━━ Data supplied ━━

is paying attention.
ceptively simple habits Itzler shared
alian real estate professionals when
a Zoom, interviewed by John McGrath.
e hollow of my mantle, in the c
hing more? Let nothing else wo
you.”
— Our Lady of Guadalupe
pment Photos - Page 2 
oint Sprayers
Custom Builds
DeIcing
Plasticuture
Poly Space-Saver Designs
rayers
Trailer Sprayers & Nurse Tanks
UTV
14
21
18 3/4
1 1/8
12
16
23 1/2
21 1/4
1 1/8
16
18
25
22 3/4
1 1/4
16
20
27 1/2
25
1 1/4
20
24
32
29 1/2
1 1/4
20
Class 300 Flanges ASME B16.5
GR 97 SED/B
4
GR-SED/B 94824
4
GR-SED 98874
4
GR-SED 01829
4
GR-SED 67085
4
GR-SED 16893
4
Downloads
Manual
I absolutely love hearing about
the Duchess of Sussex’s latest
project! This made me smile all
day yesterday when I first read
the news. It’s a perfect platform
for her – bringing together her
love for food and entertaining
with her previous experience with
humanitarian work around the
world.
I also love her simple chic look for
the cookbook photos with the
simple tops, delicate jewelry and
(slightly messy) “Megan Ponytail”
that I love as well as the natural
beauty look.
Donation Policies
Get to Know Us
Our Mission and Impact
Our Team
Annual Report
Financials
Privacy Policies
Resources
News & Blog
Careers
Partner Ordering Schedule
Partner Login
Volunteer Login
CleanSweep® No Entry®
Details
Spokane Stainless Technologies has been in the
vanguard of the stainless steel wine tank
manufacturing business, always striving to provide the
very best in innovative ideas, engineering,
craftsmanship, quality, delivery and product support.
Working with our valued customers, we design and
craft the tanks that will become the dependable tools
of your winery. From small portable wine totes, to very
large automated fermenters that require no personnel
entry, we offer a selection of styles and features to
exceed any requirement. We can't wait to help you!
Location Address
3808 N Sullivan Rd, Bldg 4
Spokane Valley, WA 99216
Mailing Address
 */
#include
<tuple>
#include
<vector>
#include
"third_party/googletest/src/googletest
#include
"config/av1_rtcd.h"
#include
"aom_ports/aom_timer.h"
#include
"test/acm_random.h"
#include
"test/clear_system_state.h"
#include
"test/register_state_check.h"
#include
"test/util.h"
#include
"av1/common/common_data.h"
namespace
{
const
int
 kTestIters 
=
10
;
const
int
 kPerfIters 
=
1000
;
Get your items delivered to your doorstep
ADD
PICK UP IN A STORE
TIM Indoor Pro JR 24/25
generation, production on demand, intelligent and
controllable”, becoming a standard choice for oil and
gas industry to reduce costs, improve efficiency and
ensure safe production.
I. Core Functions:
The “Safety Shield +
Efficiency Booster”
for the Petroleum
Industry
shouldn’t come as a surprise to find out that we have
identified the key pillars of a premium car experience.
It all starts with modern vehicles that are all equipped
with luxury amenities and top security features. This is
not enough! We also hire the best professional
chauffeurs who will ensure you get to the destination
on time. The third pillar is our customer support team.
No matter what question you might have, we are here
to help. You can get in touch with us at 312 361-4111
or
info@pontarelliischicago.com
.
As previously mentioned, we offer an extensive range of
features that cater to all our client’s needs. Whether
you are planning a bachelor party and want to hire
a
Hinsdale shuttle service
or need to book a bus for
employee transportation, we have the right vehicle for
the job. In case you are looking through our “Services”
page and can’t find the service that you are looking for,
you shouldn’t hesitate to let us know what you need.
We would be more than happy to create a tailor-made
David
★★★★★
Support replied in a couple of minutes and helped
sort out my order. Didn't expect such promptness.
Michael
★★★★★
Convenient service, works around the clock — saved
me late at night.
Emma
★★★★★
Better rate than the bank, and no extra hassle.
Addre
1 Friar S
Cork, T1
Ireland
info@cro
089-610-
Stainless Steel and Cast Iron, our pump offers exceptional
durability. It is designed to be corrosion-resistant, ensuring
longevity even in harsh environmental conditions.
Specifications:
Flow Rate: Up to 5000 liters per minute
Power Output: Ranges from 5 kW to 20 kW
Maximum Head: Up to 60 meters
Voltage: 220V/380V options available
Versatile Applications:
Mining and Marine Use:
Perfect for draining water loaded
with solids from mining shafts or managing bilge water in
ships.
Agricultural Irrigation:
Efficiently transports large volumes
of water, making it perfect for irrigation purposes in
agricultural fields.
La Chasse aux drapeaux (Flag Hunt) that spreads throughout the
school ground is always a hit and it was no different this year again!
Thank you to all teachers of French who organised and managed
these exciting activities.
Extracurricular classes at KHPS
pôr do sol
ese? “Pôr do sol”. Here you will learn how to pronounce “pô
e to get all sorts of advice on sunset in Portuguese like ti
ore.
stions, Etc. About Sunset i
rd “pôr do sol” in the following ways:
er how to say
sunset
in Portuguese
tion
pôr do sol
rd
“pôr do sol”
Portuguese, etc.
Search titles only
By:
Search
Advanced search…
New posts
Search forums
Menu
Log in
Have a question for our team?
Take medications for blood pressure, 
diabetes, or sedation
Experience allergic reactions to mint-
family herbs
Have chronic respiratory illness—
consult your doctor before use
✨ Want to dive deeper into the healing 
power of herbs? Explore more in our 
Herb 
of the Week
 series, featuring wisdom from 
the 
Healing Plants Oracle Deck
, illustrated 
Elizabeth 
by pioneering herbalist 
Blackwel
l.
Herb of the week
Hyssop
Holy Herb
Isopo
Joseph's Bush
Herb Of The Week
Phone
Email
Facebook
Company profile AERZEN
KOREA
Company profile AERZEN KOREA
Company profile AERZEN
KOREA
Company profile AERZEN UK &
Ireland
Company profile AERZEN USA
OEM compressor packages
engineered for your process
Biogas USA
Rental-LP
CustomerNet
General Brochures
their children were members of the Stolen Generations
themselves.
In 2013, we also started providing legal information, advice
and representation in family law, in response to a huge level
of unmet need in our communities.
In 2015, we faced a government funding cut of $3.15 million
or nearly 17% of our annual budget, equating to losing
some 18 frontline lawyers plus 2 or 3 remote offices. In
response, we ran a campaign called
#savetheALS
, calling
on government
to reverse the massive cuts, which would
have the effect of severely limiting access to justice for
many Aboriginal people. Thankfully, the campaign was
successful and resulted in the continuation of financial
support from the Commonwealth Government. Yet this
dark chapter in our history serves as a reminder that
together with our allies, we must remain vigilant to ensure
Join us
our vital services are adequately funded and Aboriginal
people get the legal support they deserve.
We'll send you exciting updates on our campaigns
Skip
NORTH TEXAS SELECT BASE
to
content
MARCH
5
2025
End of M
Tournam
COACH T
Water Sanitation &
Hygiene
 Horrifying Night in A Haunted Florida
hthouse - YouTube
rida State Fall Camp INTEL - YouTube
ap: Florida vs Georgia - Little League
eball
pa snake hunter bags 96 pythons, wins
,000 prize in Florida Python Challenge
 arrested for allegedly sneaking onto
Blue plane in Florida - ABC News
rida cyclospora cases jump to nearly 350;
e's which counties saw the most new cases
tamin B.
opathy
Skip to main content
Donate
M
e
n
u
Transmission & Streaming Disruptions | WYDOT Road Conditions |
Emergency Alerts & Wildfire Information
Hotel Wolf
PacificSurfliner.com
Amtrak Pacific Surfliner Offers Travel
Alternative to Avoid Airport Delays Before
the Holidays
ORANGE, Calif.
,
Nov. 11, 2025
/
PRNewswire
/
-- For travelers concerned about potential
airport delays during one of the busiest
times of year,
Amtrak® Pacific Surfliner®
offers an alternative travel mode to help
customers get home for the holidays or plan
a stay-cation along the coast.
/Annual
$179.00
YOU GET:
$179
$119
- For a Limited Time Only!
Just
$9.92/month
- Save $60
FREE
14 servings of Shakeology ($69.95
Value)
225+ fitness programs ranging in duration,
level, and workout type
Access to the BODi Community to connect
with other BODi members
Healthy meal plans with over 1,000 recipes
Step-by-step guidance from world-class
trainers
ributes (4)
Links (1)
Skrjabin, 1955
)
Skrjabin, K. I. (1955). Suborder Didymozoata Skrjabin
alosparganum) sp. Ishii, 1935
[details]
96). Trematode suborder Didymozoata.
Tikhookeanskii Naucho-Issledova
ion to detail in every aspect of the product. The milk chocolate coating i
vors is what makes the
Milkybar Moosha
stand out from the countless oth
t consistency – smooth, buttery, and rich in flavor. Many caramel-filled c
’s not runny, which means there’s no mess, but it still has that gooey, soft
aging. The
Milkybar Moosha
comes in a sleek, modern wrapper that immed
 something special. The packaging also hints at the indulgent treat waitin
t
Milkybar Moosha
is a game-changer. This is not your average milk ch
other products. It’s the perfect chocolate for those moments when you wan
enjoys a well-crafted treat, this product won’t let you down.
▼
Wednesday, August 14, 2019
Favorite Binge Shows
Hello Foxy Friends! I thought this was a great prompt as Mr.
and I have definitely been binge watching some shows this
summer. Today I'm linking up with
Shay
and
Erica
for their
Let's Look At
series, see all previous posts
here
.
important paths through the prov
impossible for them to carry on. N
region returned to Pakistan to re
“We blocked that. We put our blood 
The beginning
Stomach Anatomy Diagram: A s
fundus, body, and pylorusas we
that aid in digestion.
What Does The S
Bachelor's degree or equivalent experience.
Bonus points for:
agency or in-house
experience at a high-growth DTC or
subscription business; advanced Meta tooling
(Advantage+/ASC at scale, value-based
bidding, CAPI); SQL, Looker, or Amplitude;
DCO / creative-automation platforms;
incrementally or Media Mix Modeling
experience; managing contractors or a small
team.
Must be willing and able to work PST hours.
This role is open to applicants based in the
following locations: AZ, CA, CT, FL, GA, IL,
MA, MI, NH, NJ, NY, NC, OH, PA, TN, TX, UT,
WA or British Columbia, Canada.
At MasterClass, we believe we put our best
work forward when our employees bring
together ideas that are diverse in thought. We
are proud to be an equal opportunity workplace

━━━

Work required.
Reproduce verbatim the lines of the records above, from the first line up to and including the line containing "Donation Policies".

Solution for this exercise.
is paying attention.
ceptively simple habits Itzler shared
alian real estate professionals when
a Zoom, interviewed by John McGrath.
e hollow of my mantle, in the c
hing more? Let nothing else wo
you.”
— Our Lady of Guadalupe
pment Photos - Page 2 
oint Sprayers
Custom Builds
DeIcing
Plasticuture
Poly Space-Saver Designs
rayers
Trailer Sprayers & Nurse Tanks
UTV
14
21
18 3/4
1 1/8
12
16
23 1/2
21 1/4
1 1/8
16
18
25
22 3/4
1 1/4
16
20
27 1/2
25
1 1/4
20
24
32
29 1/2
1 1/4
20
Class 300 Flanges ASME B16.5
GR 97 SED/B
4
GR-SED/B 94824
4
GR-SED 98874
4
GR-SED 01829
4
GR-SED 67085
4
GR-SED 16893
4
Downloads
Manual
I absolutely love hearing about
the Duchess of Sussex’s latest
project! This made me smile all
day yesterday when I first read
the news. It’s a perfect platform
for her – bringing together her
love for food and entertaining
with her previous experience with
humanitarian work around the
world.
I also love her simple chic look for
the cookbook photos with the
simple tops, delicate jewelry and
(slightly messy) “Megan Ponytail”
that I love as well as the natural
beauty look.
Donation Policies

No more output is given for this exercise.